My dear friend Melissa did this wonderful painting. I wanted to share with everybody.

Here is the link

www.southsidesavvy.com

Wednesday, April 16, 2008

Free Rice

Bir site. Ingilizce kelime bilginizi yoklarken ac insanlara da pirinc gondermeniz mumkun. Arada deneyin hoslanirsaniz arkadaslariniza bildirirsiniz.

http://www.freerice.com

Politik karakterlerin celebrity durusu

Politik karakterlerin bu derece canli bir sekilde her gazetenin ilk sayfasinda fotomodeller gibi unlu oldugu kac ulke vardir? Neden her partinin liderinin her ettigi laf, her gaf haber olur? Neden politika sessizce yoluna devam edemez? Ve neden parti liderleri boylarindan buyuk laflar ederek gundemde kalmayi basarirlar?

Tuesday, April 15, 2008

Atini Seven Kovboy

Amerikan filmlerinin sonundaki mutlu veya mutsuz son beklentisini bilirsiniz. Ciban patlar, cerahat akitilir, seyirci bir sonuca varilmasindan memnundur. "Bir sey anlatiyorsan sonunu getireceksin" gibisinden bir beklenti. Bir ani kendi duyumunla yasama, bir surecin bellekte birakacagi izler gibi ozgur algilamalar yerine "alin bu olaydan ancak bu sonuc cikar" gibi bir kisitlamaya girisiliyor.

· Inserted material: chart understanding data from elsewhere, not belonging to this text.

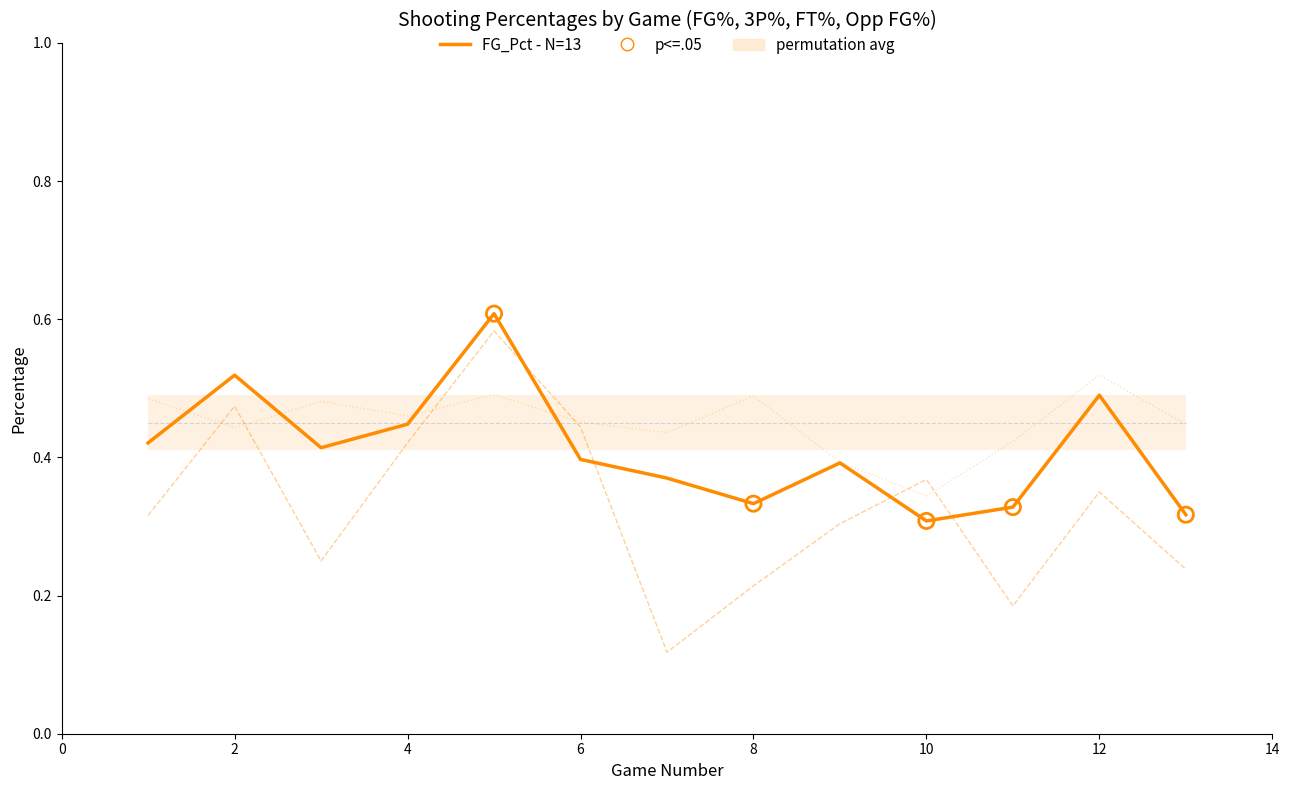

Which series contains the highest Y value?

FG_Pct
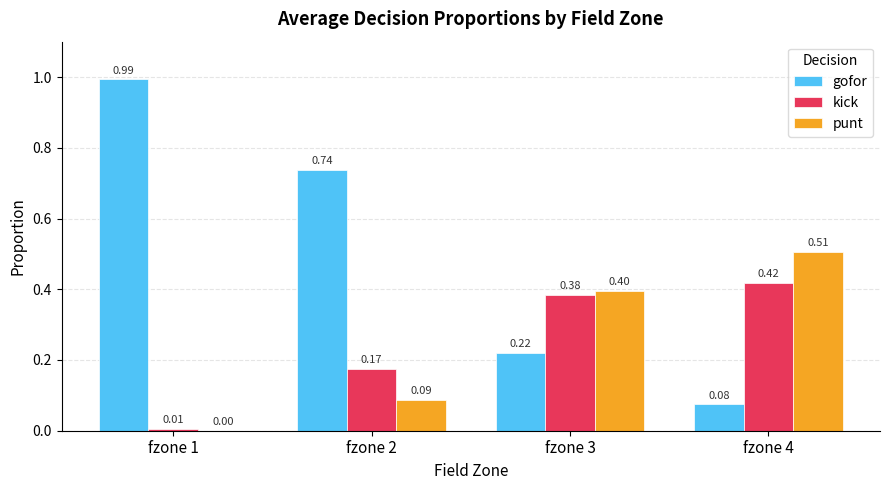

Which series has the largest total across all categories?

gofor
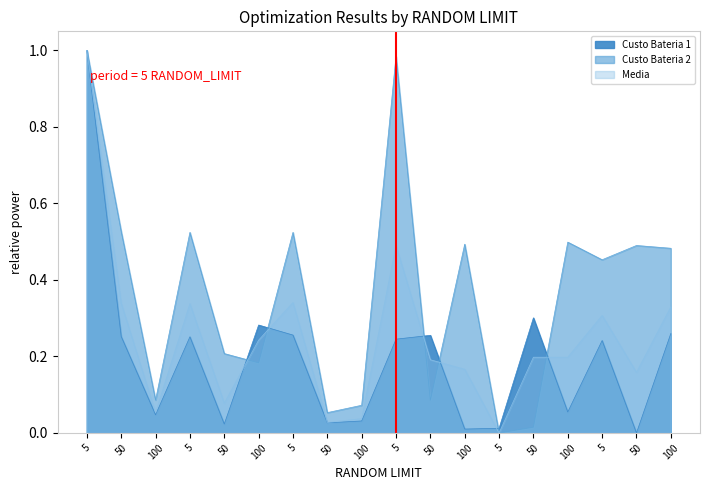

How many values in Custo Bateria 2 are above zero?

17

Bu gozle en begendiginiz Amerikan filmlerini izleyin tekrar. Yemek sizin icin dusunulmus, hazirlanmis, pisirilmis, tabaginiza konmus ve hatta yenmistir. Ama bu cok kolay aliskanlik yapar. Sinemayi boyle izlemeye alisanlar baska sinemalara sicak bakmazlar genellikle.

Gecen gun Nuri Bilge Ceylan'in Iklimler'ini seyrettim. Amerikan sinemasi gozlugumu de cikarmaya calistim izlerken. Film oyle yavas basladi ki ilk 10 dakikanin sonunda ayni sahne gitmeyince filmi hizli oynatmaya basladim. Daha sonra yavas yavas birseyler olmaya basladi. Iyi gitmeyen bir birliktelik, bir aldatma, geri donusler yasama gibi. Bu ogelerden bir hikaye cikaramadigini farkettim yonetmenin. Birseylerin olmasi bana o an o seyleri anlatilabilir kilmiyor diye dusundurdu. Film belki de bir mutsuzlugun filmiydi, ancak o mutsuzlugu izleyeni mutsuz ederek basarmak ister gibiydi.

Bir izleyici olarak beklentim elbette mutlu son falan degildi. Ancak ekran karsisinda ne dusunebildim ne de eglenebildim. Beni farkli bir dunyaya da cekemedi. Kendi adima basarisiz buldum.